Joy!しろうさぎ通信『「鳥取県医師復帰支援システム」について』

前鳥取大学医学部附属病院ワークライフバランス支援センター 副センター長
現鳥取大学医学部附属病院卒後臨床研修センター 副センター長
山 田 七 子

「鳥取県医師復帰支援システム」は、鳥取大学医学部附属病院ワークライフバランス支援センターと鳥取県の連携事業として、平成24年4月1日にスタートしました。この事業は、1)育児、介護等で一度離職した医師がスムーズに復職し、継続することができるようサポートする。2)結婚・出産・育児等の人生のターニングポイントにおいても、離職することなく、医師がモチベーションを持って就業を継続することができるようにする。3)有限な人材を地域医療の有効な担い手として育む。ことを目的とし、出産・育児・介護等によって現場を離れ、鳥取県内の医療機関で復職を希望する医師を対象としています。

本システムは、復職を希望する医師に対して「復帰研修実施医療機関」での個別の復帰研修プログラムを調整し、提供します。「復帰研修実施医療機関」は、鳥取大学医学部附属病院、鳥取県立中央病院、鳥取県立厚生病院で、鳥取県東部・中部・西部での研修が可能となります。復帰研修修了後は、復帰研修プログラム実施医療機関を含む県内の医療機関での勤務を目指します。さらに、本システムでは、仕事と家庭の両立に配慮し、医師がステップアップできる勤務環境を提供できる医療機関を「復職支援協力医療機関」として広く募集し、希望者にはその情報を県の無料職業紹介事業を通じて提供します。
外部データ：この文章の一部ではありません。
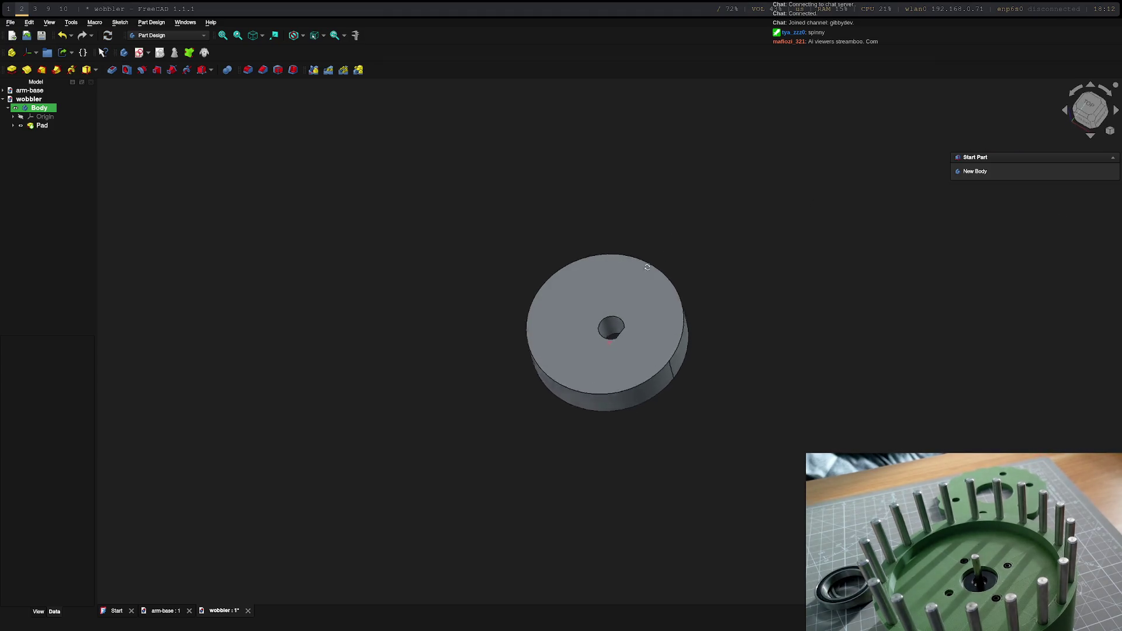
Step: Export the Body as wobbler-Body.stl, then move to workspace 4 with the launcher ready
{"action": "left_click", "coordinate": [41, 109]}
{"action": "right_click", "coordinate": [47, 117]}
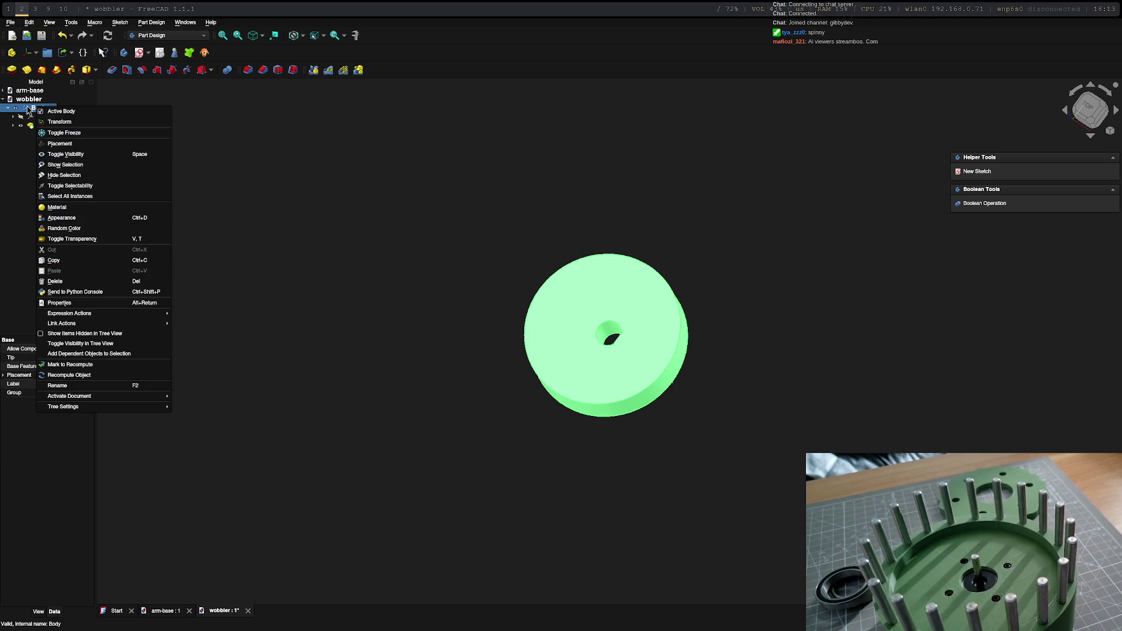
{"action": "left_click", "coordinate": [38, 109]}
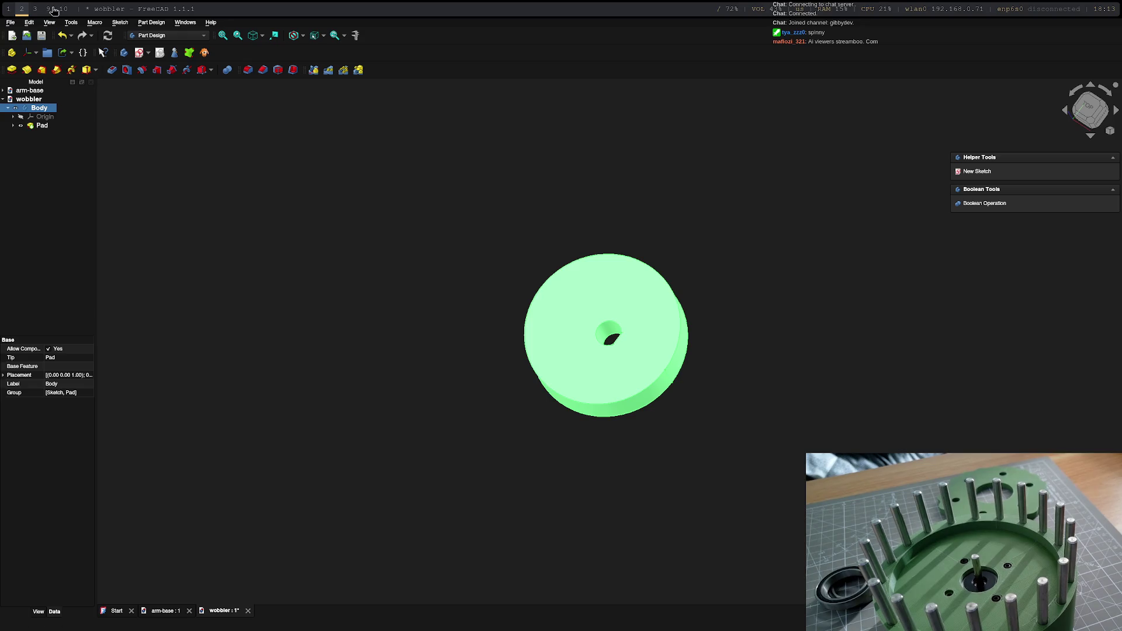
{"action": "left_click", "coordinate": [10, 23]}
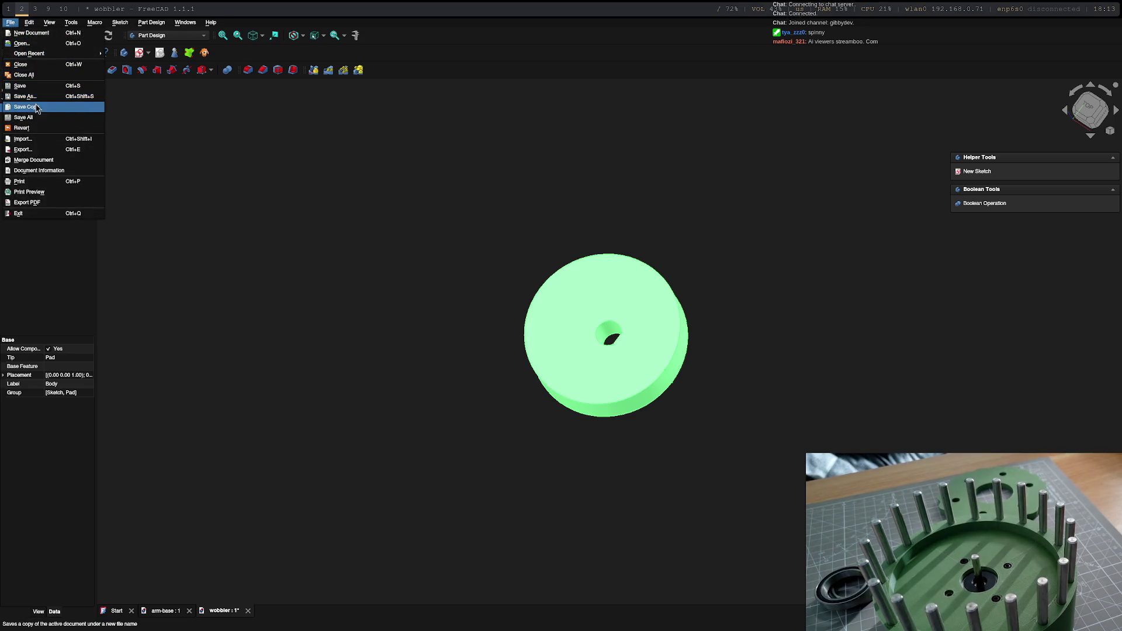
{"action": "left_click", "coordinate": [39, 152]}
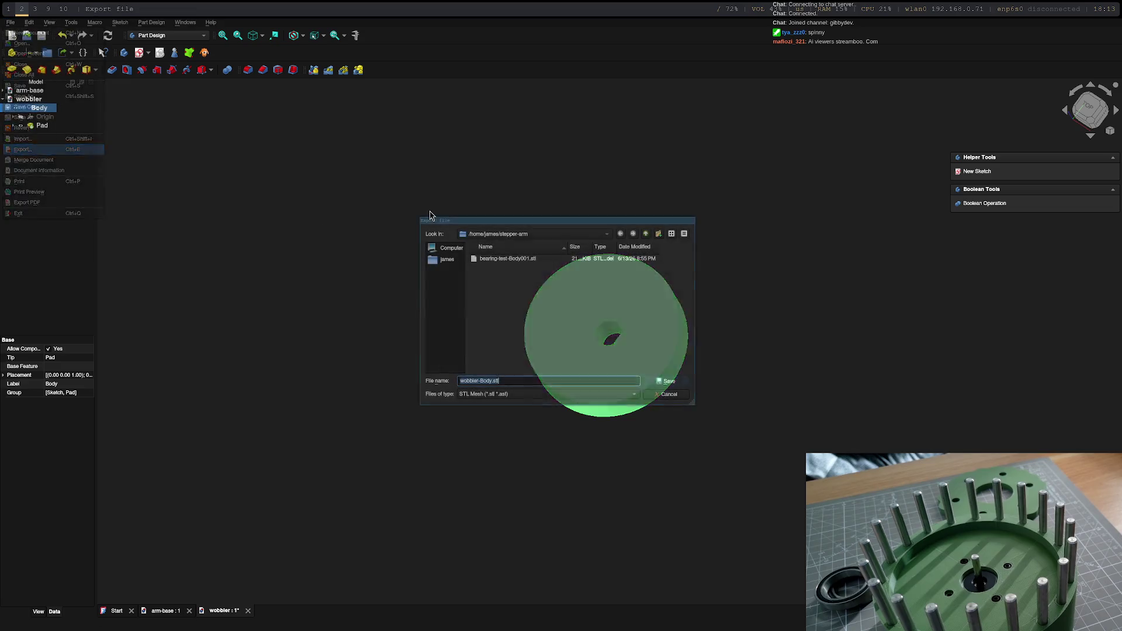
{"action": "left_click", "coordinate": [664, 383]}
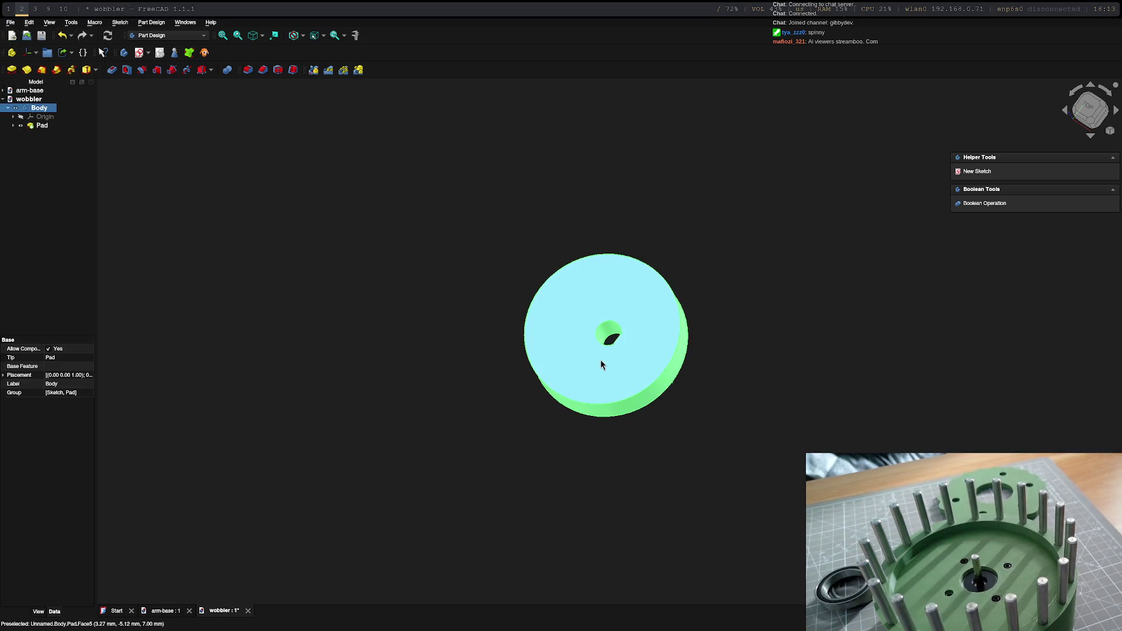
{"action": "key", "text": "super+4"}
{"action": "key", "text": "super+d"}
{"action": "type", "text": "flas"}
復帰研修プログラムは、鳥取県立中央病院と鳥取県立厚生病院では「専門診療科研修プログラム」、鳥取大学医学部附属病院では「A.シミュレーショントレーニング」、「B.専門診療科研修プログラム」、「C.一般内科研修プログラム」の選択が可能です。最終的な受け入れについては、各復帰研修プログラム実施医療機関と相談の上、決定されます。

システム稼働から1年9ヵ月が経過した「鳥取県医師復帰支援システム」について、平成25年12月5日に鳥取大学医学部附属病院で開催された平成25年度「医療の現場を元気にする鳥取県女性医師の会」において実施報告をさせていただきました。当日は出席者30名で、女性医師10名、医学科生2名、その他、鳥取県立中央病院、鳥取県立厚生病院、西部医師会、鳥取市立病院、西伯病院、鳥取県他から多数のご参加をいただきました。

医師復帰支援システムの現在までのエントリー状況は、平成24年度の新規エントリーが鳥取県立中央病院で1名、鳥取大学医学部附属病院で1名、鳥取大学医学部附属病院でのシミュレーショントレーニング参加は1名でした。平成25年度は、11月末までで鳥取大学医学部附属病院で3名、シミュレーショントレーニング参加が2名でした。

会の中で、復職実施医療機関からシステムの利用状況も報告され、鳥取県立中央病院日野理彦病院長からは、本システム利用状況だけでなく、通常勤務での復帰事例についてもご紹介いただきました。また、鳥取大学医学部附属病院からは、本システムを利用して復帰した女性医師による報告が行われ、子育て中の女性医師がおかれる現状や周囲の理解について、率直で、真摯な意見の交換が行われました。

参加者へのアンケートでは、「離職をしなくても働き続けられるシステムや環境の確保が必要」「子育てとの両立は大切なことだと思うようになった」「自分と同じように悩んでいる女性の先生達がいるんだなあと励みになりました」「様々な世代の女性医師の具体的な話を聞けてよかった」など多数のご意見をいただきました。

今後、本システムの周知をさらにすすめるとともに、鳥取県全体での復職支援の推進、「離職しなくてもよい環境作り」への取組みが必要と考えます。